A Imre Kertész não faltam declarações polémicas. Uma: "Sou dos judeus que Auschwitz transformou em judeus". Outra: "Os meus momentos de felicidade mais radical [foram em Auschwitz]. Estar perto da morte é também uma forma de felicidade. Sobreviver torna-se a maior liberdade de todas".
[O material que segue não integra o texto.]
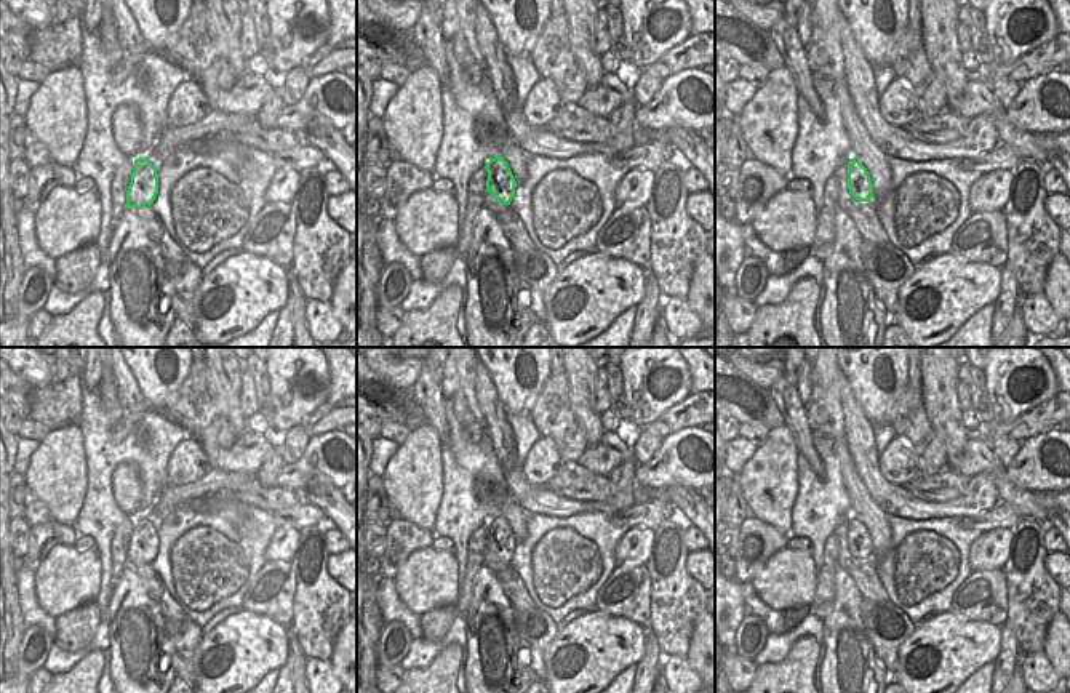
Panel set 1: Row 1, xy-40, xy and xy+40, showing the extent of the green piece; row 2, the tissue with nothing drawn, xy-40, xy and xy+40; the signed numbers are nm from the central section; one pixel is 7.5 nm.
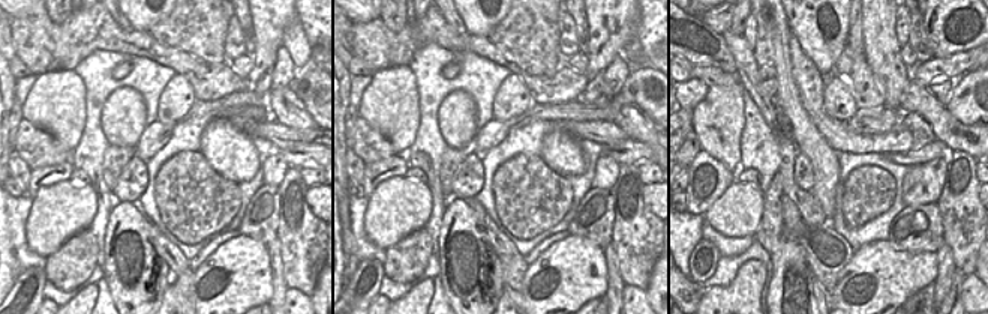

Grande leitor de Albert Camus e de Jean-Paul Sartre, Kertész nunca aceitou ignorar o destino do indivíduo num ambiente totalitário. Particularidades que a investigadora literária e tradutora de húngaro para português, Piroska Felkai, realça ao analisar a conjuntura em que a obra de Kertész surge em 1975: "Para os leitores húngaros é um autor contraditório, mesmo que a obra seja um testemunho do que há de pior nos acontecimentos do século XX e que tanto marcaram a memória coletiva do país: o holocausto e o comunismo. No romance Sem Destino, o escritor utiliza uma visão fictícia diferente das narrativas existentes nos cânones literários, evitando o olhar moralizante e dramático tradicional em Primo Levi ou Elie Wiesel. Imre Kertész considerava difícil a partilha da experiência do holocausto e isso era difícil de aceitar na Hungria nos anos 70. Mais tarde, as análises mais especializadas reconheceram o seu valor mas os leitores só lá chegaram com a atribuição do Prémio Nobel." Para Felkai, é compreensível a dificuldade em entender livros "que têm um estilo narrativo muito inovador, com uma observação fria e objetiva e sem o tom patético e trágico mais habitual, que sublinha uma aproximação irónica aos acontecimentos".